:: DATA RECORDS ::
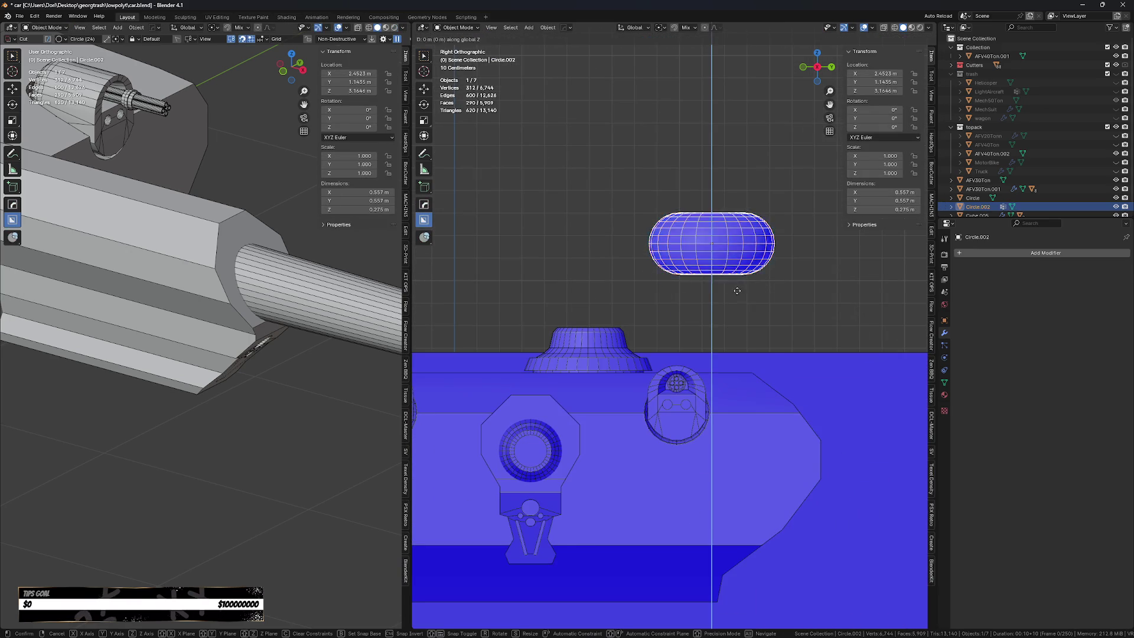
left_click(692, 387)
middle_click_drag(693, 387, 735, 364)
key("g")
key("z")
key("Escape")
key("g")
key("z")
left_click(743, 370)
key("s")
:::
» YOUR ASSIGNMENT:
The reply should repeat the data in full, exactly as given, and contain no pictures.

» SOLUTION:
left_click(692, 387)
middle_click_drag(693, 387, 735, 364)
key("g")
key("z")
key("Escape")
key("g")
key("z")
left_click(743, 370)
key("s")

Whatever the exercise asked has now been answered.